Task 1: Could you retype the point-tracking listing below, starting with its opening line and ending after the line that contains "101: (274, 372)", with both of those lines included and the pictures left out?

MRUs Lesson 7

I’d like to soon wrap up the series of blogs I began a couple of weeks ago to work through a recent lecture I gave on “Motivations and Reactions” at the ACFW conference. We should finish either today or tomorrow, depending on how wordy I am today.

First, I want to congratulate one of my loyal blog readers, Mary DeMuth, who has recently launched a mentoring service for writers at Mary has published several novels and has also published several nonfiction books, all with good publishers.

As my loyal blog readers know, many published authors (including me) use freelance editors (like Mary) to help us buff up our novels before sending them to our agents and/or editors. For one thing, it’s a competitive world. For another, you can never view your own work objectively.

In my own case, I don’t need a lot of mentoring; I mainly need a hard-headed person to tell me when the story isn’t working and why. Once I know that, I can figure out how to fix it. A mentor will not only tell you what’s wrong, she’ll give you some guidance on how to fix it.

Task inputs:
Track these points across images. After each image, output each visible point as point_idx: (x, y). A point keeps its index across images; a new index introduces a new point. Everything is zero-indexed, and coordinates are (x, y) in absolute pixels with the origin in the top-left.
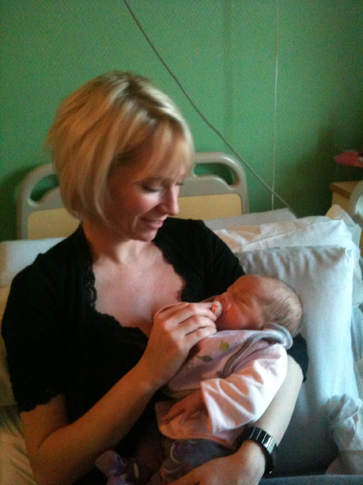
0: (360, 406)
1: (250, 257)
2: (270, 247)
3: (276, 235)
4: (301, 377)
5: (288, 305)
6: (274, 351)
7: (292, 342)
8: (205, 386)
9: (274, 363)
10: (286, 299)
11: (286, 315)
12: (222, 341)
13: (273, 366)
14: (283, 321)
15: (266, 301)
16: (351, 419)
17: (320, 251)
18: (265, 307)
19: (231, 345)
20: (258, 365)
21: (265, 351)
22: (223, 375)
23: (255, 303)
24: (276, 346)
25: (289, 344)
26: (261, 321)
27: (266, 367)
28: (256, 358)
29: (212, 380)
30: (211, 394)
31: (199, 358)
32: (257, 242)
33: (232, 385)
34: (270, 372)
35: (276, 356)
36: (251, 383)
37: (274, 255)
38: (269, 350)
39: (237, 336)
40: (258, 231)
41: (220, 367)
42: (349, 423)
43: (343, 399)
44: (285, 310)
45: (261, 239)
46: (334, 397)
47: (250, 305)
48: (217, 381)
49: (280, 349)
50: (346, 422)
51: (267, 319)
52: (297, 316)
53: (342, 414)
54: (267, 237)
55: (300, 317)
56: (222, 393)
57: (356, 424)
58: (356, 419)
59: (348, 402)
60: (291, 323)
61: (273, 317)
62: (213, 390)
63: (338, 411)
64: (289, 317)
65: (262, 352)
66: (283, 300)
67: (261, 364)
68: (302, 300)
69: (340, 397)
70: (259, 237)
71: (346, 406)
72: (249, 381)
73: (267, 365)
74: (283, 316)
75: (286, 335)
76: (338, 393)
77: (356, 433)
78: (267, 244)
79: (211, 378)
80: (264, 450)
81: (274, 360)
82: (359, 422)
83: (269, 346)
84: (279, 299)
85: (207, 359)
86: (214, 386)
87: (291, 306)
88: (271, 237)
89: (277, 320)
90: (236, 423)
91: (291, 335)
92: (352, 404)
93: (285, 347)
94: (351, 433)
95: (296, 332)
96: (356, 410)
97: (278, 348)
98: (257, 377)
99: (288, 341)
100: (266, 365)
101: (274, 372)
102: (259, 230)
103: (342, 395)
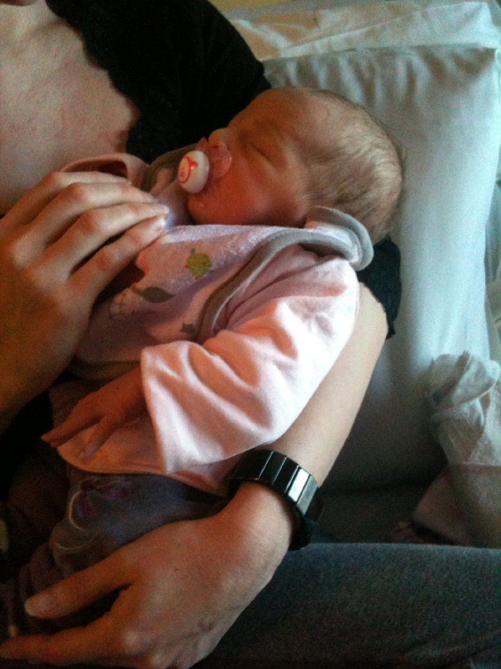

Task 2: Can you continue the blog post on motivations and reactions, picking up after its last sentence?

Written response 1:
Track these points across images. After each image, output each visible point as point_idx: (x, y). A point keeps its index across images; a new index introduces a new point. Everything is zero-indexed, and coordinates are (x, y) in absolute pixels with the origin in the top-left.
0: (360, 406)
1: (250, 257)
2: (270, 247)
3: (276, 235)
4: (301, 377)
5: (288, 305)
6: (274, 351)
7: (292, 342)
8: (205, 386)
9: (274, 363)
10: (286, 299)
11: (286, 315)
12: (222, 341)
13: (273, 366)
14: (283, 321)
15: (266, 301)
16: (351, 419)
17: (320, 251)
18: (265, 307)
19: (231, 345)
20: (258, 365)
21: (265, 351)
22: (223, 375)
23: (255, 303)
24: (276, 346)
25: (289, 344)
26: (261, 321)
27: (266, 367)
28: (256, 358)
29: (212, 380)
30: (211, 394)
31: (199, 358)
32: (257, 242)
33: (232, 385)
34: (270, 372)
35: (276, 356)
36: (251, 383)
37: (274, 255)
38: (269, 350)
39: (237, 336)
40: (258, 231)
41: (220, 367)
42: (349, 423)
43: (343, 399)
44: (285, 310)
45: (261, 239)
46: (334, 397)
47: (250, 305)
48: (217, 381)
49: (280, 349)
50: (346, 422)
51: (267, 319)
52: (297, 316)
53: (342, 414)
54: (267, 237)
55: (300, 317)
56: (222, 393)
57: (356, 424)
58: (356, 419)
59: (348, 402)
60: (291, 323)
61: (273, 317)
62: (213, 390)
63: (338, 411)
64: (289, 317)
65: (262, 352)
66: (283, 300)
67: (261, 364)
68: (302, 300)
69: (340, 397)
70: (259, 237)
71: (346, 406)
72: (249, 381)
73: (267, 365)
74: (283, 316)
75: (286, 335)
76: (338, 393)
77: (356, 433)
78: (267, 244)
79: (211, 378)
80: (264, 450)
81: (274, 360)
82: (359, 422)
83: (269, 346)
84: (279, 299)
85: (207, 359)
86: (214, 386)
87: (291, 306)
88: (271, 237)
89: (277, 320)
90: (236, 423)
91: (291, 335)
92: (352, 404)
93: (285, 347)
94: (351, 433)
95: (296, 332)
96: (356, 410)
97: (278, 348)
98: (257, 377)
99: (288, 341)
100: (266, 365)
101: (274, 372)

Written response 2:
OK, on to those pesky Motivations and Reactions. If you’re just joining us, you may want to read through the previous 6 lessons that I’ve posted over the past couple of weeks.

In our last lesson, we worked through a snippet of a scene from PATRIOT GAMES by Tom Clancy. The scene had some very minor structural issues, but it worked very well. Today, we’ll look at a perfectly structured snippet from THE DA VINCI CODE by Dan Brown.

Slide 32: Dan Brown: The DaVinci Code, p. 184

Vernet gave a helpless sigh. “I’m afraid every key is electronically paired with a ten-digit account number that functions as a password. Without that number, your key is worthless.”

Ten digits. Sophie reluctantly calculated the cryptographic odds. Over ten billion possible choices. Even if she could bring in DCPJ’s most powerful parallel processing computers, she still would need weeks to break the code. “Certainly, monsieur, considering the circumstances, you can help us.”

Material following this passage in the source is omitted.